GIVEN DATA
• • •

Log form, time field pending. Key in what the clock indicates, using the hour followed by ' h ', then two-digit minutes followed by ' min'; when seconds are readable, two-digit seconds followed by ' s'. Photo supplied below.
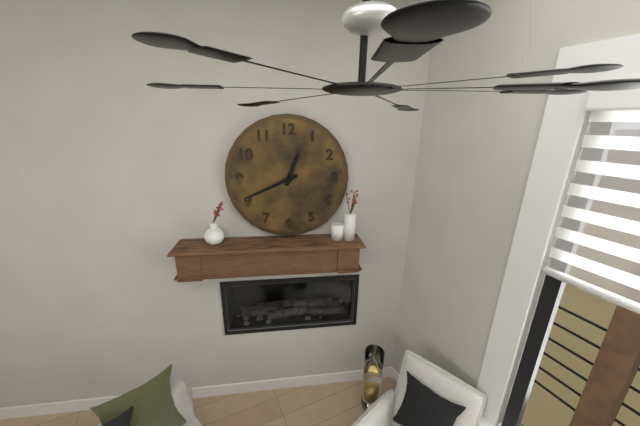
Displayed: 12 h 41 min
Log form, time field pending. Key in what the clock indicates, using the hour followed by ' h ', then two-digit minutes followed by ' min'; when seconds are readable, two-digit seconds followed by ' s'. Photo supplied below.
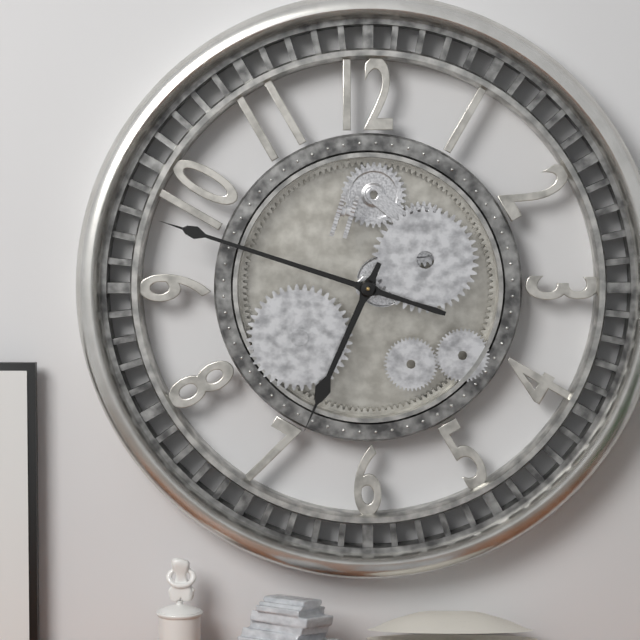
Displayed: 6 h 48 min
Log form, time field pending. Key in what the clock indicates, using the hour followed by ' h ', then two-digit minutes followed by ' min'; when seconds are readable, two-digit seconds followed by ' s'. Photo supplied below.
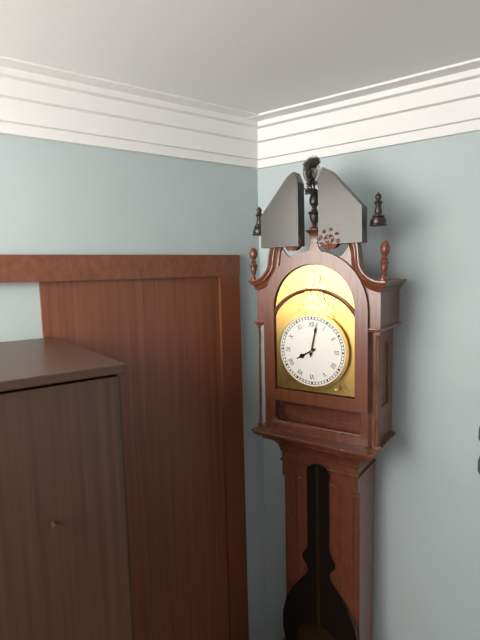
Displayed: 8 h 02 min
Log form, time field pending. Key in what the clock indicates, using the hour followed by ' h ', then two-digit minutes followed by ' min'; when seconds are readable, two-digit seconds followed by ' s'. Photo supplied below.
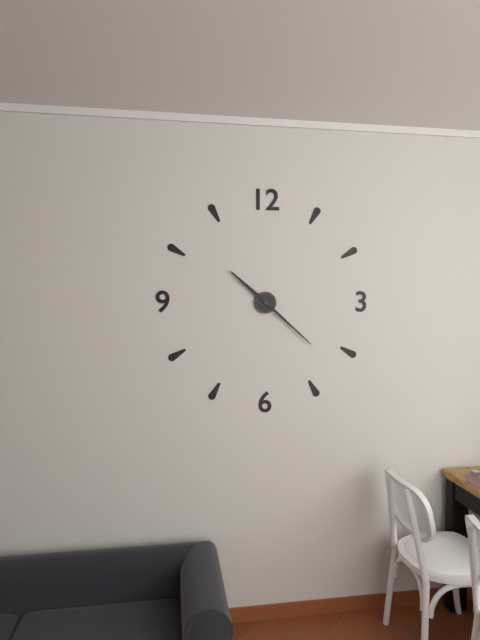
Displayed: 10 h 22 min
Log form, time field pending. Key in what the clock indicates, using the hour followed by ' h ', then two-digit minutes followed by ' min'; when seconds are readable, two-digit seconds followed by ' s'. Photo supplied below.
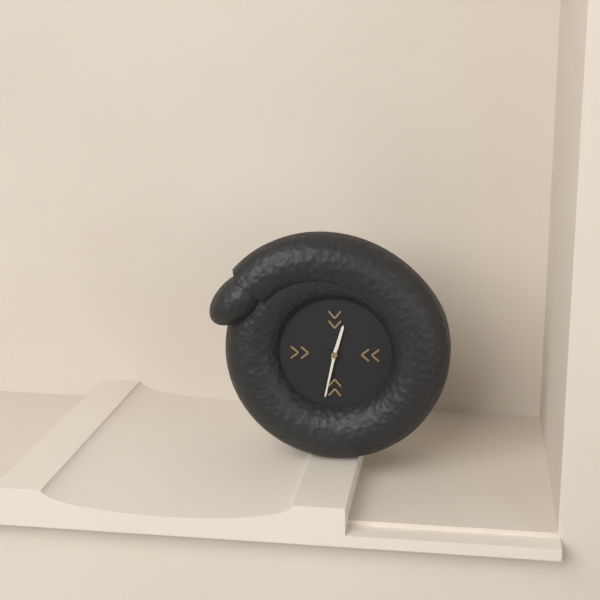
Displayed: 12 h 32 min
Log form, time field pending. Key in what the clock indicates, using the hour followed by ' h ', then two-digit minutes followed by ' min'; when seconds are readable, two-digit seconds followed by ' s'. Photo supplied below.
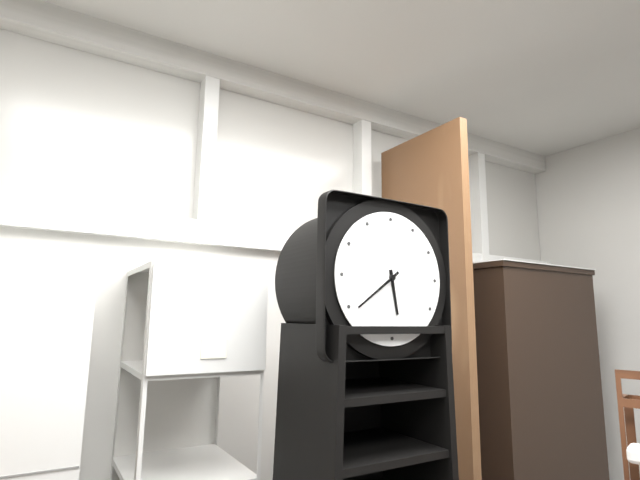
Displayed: 5 h 39 min
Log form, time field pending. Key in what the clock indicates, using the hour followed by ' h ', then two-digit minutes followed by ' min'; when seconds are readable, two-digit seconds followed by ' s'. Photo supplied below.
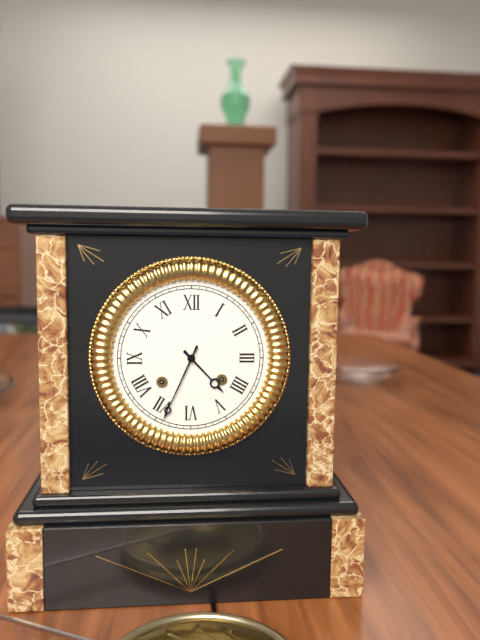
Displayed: 4 h 34 min
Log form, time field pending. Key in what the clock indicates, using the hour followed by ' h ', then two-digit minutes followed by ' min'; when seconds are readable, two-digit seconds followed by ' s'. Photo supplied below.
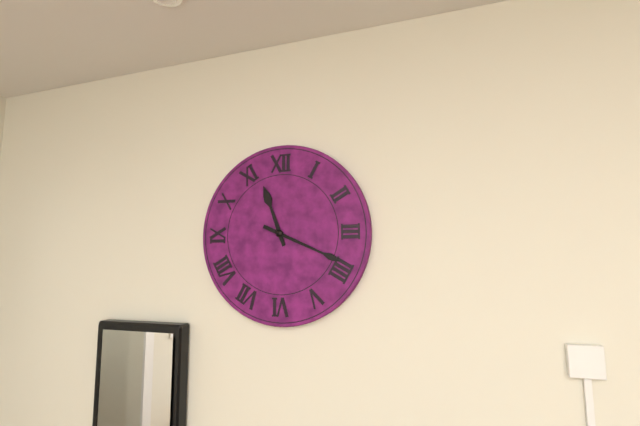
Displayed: 11 h 19 min
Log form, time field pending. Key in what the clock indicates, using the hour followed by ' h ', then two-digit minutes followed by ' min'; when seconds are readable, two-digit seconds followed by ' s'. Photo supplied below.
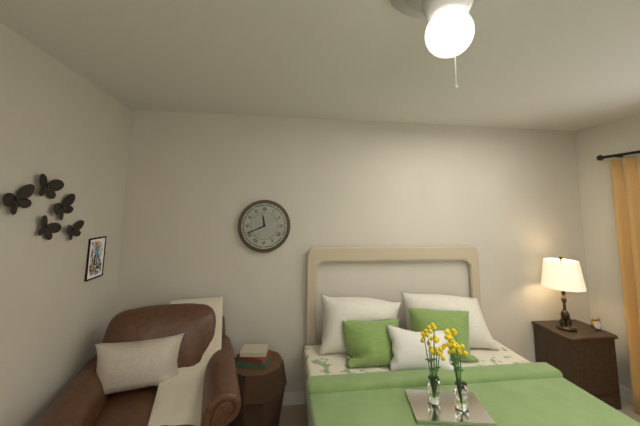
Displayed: 11 h 41 min
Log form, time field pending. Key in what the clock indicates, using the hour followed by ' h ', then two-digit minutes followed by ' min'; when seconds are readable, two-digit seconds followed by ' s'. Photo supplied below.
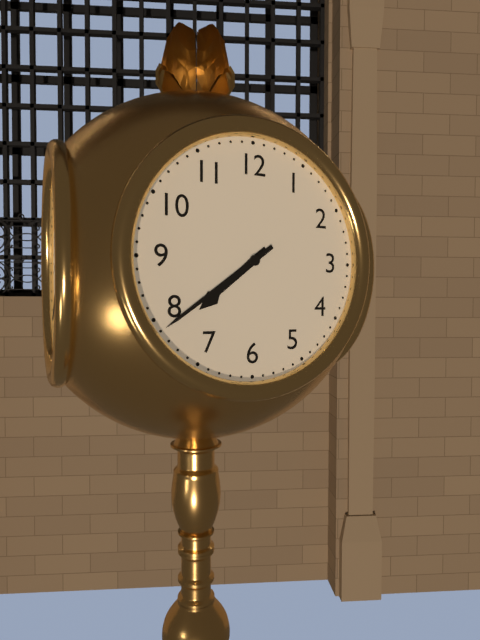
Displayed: 7 h 39 min
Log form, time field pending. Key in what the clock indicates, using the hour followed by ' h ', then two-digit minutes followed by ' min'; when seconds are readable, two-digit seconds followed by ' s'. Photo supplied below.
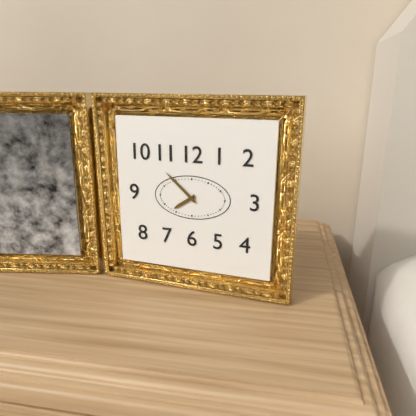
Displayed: 7 h 52 min
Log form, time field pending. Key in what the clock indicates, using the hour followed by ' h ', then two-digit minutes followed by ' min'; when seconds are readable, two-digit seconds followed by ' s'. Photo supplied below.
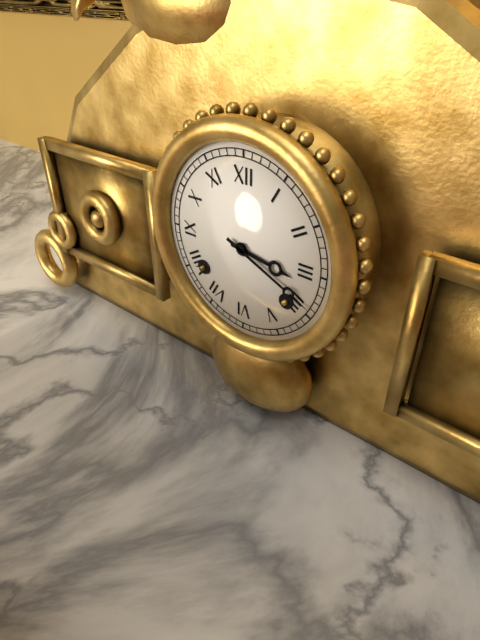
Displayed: 3 h 19 min
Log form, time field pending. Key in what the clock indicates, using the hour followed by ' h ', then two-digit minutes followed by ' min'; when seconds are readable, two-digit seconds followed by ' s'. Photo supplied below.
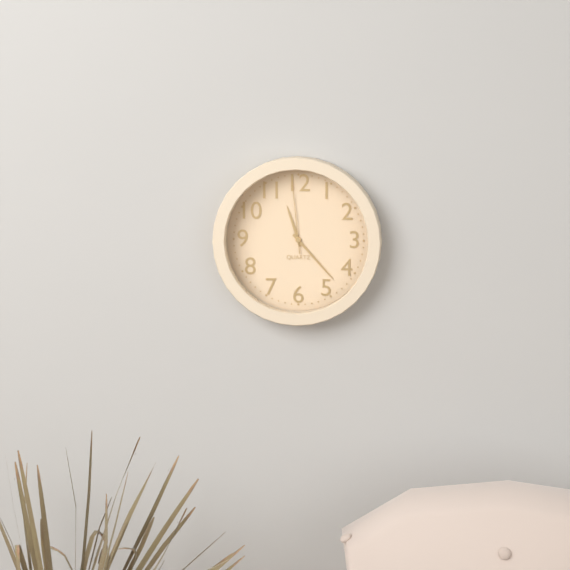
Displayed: 11 h 23 min 59 s
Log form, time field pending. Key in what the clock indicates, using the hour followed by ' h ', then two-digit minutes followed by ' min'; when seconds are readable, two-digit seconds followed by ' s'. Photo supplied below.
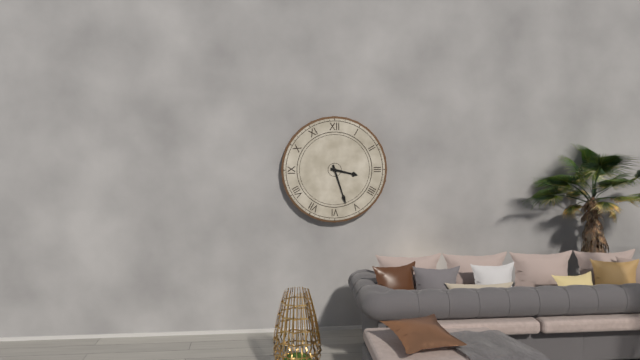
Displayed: 3 h 27 min
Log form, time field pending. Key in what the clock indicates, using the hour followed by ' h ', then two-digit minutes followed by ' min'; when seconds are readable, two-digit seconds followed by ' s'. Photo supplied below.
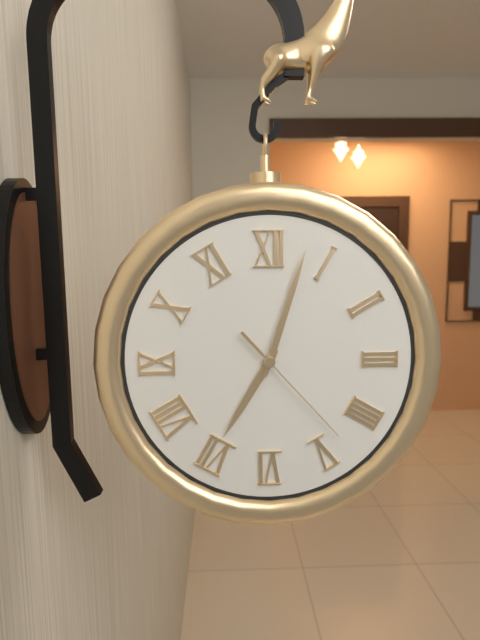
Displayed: 7 h 03 min 23 s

• • •

WHAT YOU WILL DO
Reproduce the listing from its first line through the line containing "Displayed: 10 h 22 min", with both ends included, and leave the pictures out of your copy.

ANSWER TO THE PROBLEM
Log form, time field pending. Key in what the clock indicates, using the hour followed by ' h ', then two-digit minutes followed by ' min'; when seconds are readable, two-digit seconds followed by ' s'. Photo supplied below.
Displayed: 12 h 41 min
Log form, time field pending. Key in what the clock indicates, using the hour followed by ' h ', then two-digit minutes followed by ' min'; when seconds are readable, two-digit seconds followed by ' s'. Photo supplied below.
Displayed: 6 h 48 min
Log form, time field pending. Key in what the clock indicates, using the hour followed by ' h ', then two-digit minutes followed by ' min'; when seconds are readable, two-digit seconds followed by ' s'. Photo supplied below.
Displayed: 8 h 02 min
Log form, time field pending. Key in what the clock indicates, using the hour followed by ' h ', then two-digit minutes followed by ' min'; when seconds are readable, two-digit seconds followed by ' s'. Photo supplied below.
Displayed: 10 h 22 min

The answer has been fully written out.